That has quieted down the mesh significantly; I now sometimes go a few minutes without seeing a single report from a sensor.

But back to the lock issue, I'm still seeing the original symptoms: huge delays in response to lock/unlock, sometimes the locks never respond to lock/unlock, sometimes when the lock does finally act it doesn't report back and takes a Refresh Values to get the truth.

I find that if I am very slow and deliberate -- ie, if I wait for a lock/unlock command to complete & report back before doing moving on to the next lock -- it works. But if I overlap the lock/unlock commands at all (or issue other Zwave commands before the lock has completed + reported back) it almost always runs in to the trouble symptoms.

I'm attaching a new log from this morning with the quieter mesh only covering 1 hour. The locks are nodes 12, 13, and 15. (Side note: I also see two Trisensors still reporting Illuminance every 3 minutes in here, I'll go wake them up now). Does this new log still indicate the 700 Series ATF issues?

If you need me to repeat with more specific timestamps of when I issued commands vs. what happens + when, or a Zniffer capture to go along with a ZwaveJS log, I'm happy to do so. I appreciate you trying to help me sort this out.

TRIMMED_zwavejs_2022-04-21.log

AlCalzone commented 2 years ago

The controller is still jammed once for roughly a second or two while the onslaught of commands from the network is coming. I think there is still another underlying issue, but this is roughly what happens:

They don't support Security S2, do they? This would also help a ton.


What worries me a bit are the route speeds used. Out of 213 transmission reports,

The fallback speed seems to be used for every communication with the locks, which could be caused by either:

zwavejs2mqtt has a tool (similar to the one in PC Controller) to diagnose the link between a node and the controller and between two nodes. After you've made sure of a good controller placement and healed, I'd use that to figure out where the link goes bad:

Make sure to initiate the check on the locks towards the other nodes, as FLiRS devices as check targets would introduce incorrect delays.

Required work
Copy out everything in the Z-Wave lock thread above from "If you need" down to "help a ton.".

Entries provided
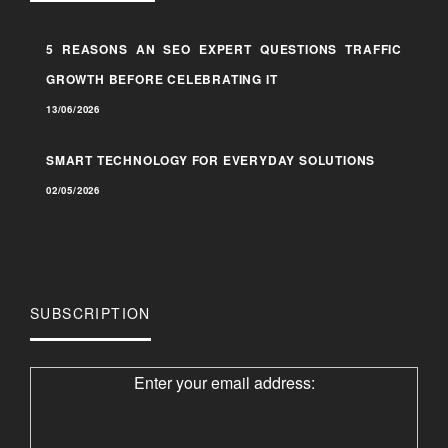
5 REASONS AN SEO EXPERT QUESTIONS TRAFFIC
GROWTH BEFORE CELEBRATING IT
13/06/2026
SMART TECHNOLOGY FOR EVERYDAY SOLUTIONS
02/05/2026
SUBSCRIPTION
Enter your email address:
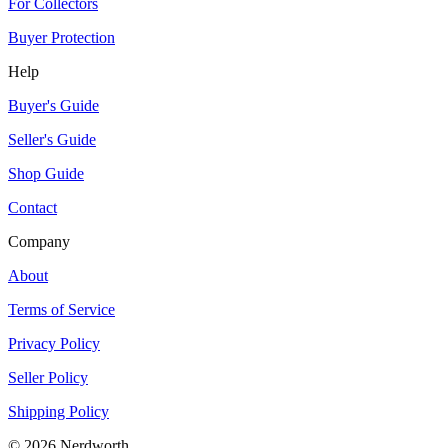
For Collectors
Buyer Protection
Help
Buyer's Guide
Seller's Guide
Shop Guide
Contact
Company
About
Terms of Service
Privacy Policy
Seller Policy
Shipping Policy
©
2026
Nerdworth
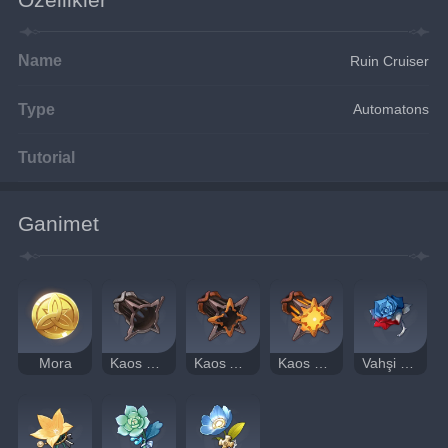
Name
Ruin Cruiser
Type
Automatons
Tutorial
Ganimet
Mora
Kaos Dişlisi
Kaos Aksı
Kaos Gözü
Vahşi Savaşçı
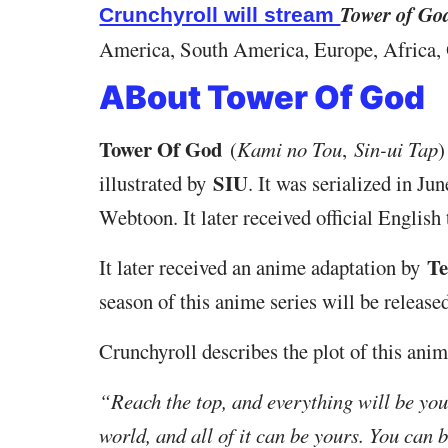
Tower of Go
Crunchyroll will stream
America, South America, Europe, Africa, O
ABout Tower Of God
Tower Of God
(
Kami no Tou
,
Sin-ui Tap
)
SIU
illustrated by
. It was serialized in J
Webtoon. It later received official English
Te
It later received an anime adaptation by
season of this anime series will be release
Crunchyroll describes the plot of this anim
“Reach the top, and everything will be your
world, and all of it can be yours. You can 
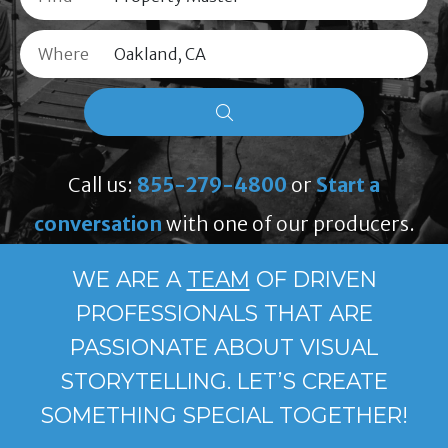
Where
Call us:
855-279-4800
or
Start a
conversation
with one of our producers.
WE ARE A
TEAM
OF DRIVEN
PROFESSIONALS THAT ARE
PASSIONATE ABOUT VISUAL
STORYTELLING. LET’S CREATE
SOMETHING SPECIAL TOGETHER!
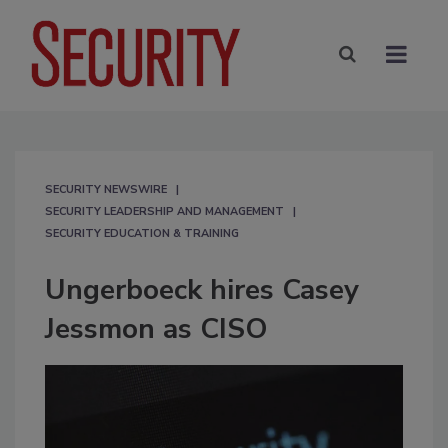
SECURITY NEWSWIRE
SECURITY LEADERSHIP AND MANAGEMENT
SECURITY EDUCATION & TRAINING
Ungerboeck hires Casey
Jessmon as CISO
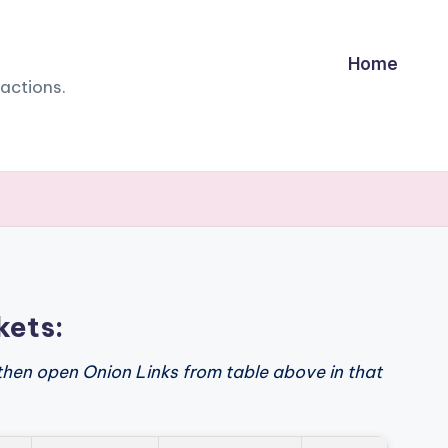
Home
sactions.
kets:
then open Onion Links from table above in that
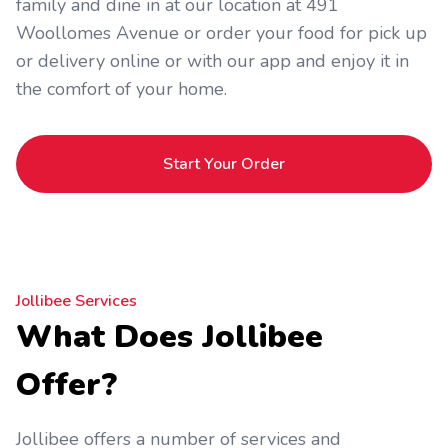
family and dine in at our location at 491
Woollomes Avenue or order your food for pick up
or delivery online or with our app and enjoy it in
the comfort of your home.
Start Your Order
Jollibee Services
What Does Jollibee
Offer?
Jollibee offers a number of services and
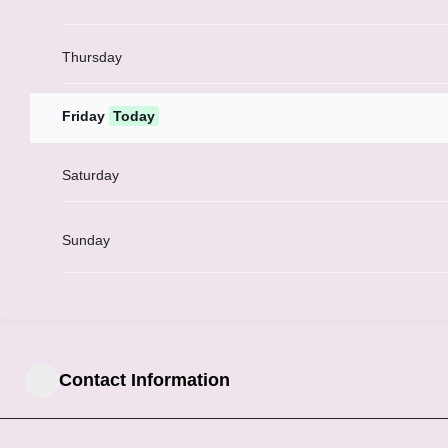
Thursday
Friday
Today
Saturday
Sunday
Contact Information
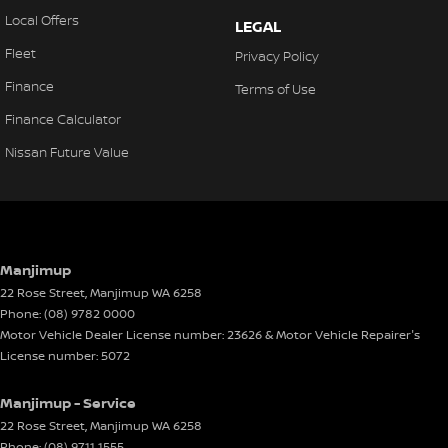
Local Offers
LEGAL
Fleet
Privacy Policy
Finance
Terms of Use
Finance Calculator
Nissan Future Value
Manjimup
22 Rose Street
,
Manjimup
WA
6258
Phone:
(08) 9782 0000
Motor Vehicle Dealer License number: 23626 & Motor Vehicle Repairer's
License number: 5072
Manjimup - Service
22 Rose Street
,
Manjimup
WA
6258
Phone:
(08) 9711 1555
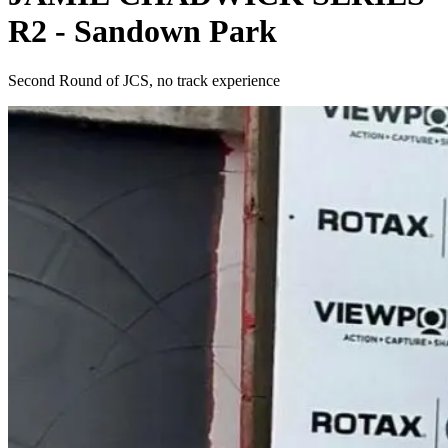
R2 - Sandown Park
Second Round of JCS, no track experience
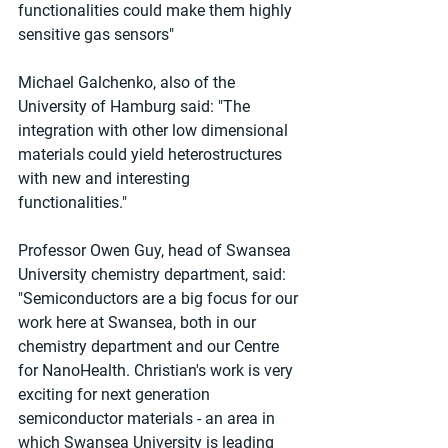
functionalities could make them highly 
sensitive gas sensors"
Michael Galchenko, also of the 
University of Hamburg said: "The 
integration with other low dimensional 
materials could yield heterostructures 
with new and interesting 
functionalities."
Professor Owen Guy, head of Swansea 
University chemistry department, said: 
"Semiconductors are a big focus for our 
work here at Swansea, both in our 
chemistry department and our Centre 
for NanoHealth. Christian's work is very 
exciting for next generation 
semiconductor materials - an area in 
which Swansea University is leading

Task answer
If you need me to repeat with more specific timestamps of when I issued commands vs. what happens + when, or a Zniffer capture to go along with a ZwaveJS log, I'm happy to do so. I appreciate you trying to help me sort this out.

TRIMMED_zwavejs_2022-04-21.log

AlCalzone commented 2 years ago

The controller is still jammed once for roughly a second or two while the onslaught of commands from the network is coming. I think there is still another underlying issue, but this is roughly what happens:

They don't support Security S2, do they? This would also help a ton.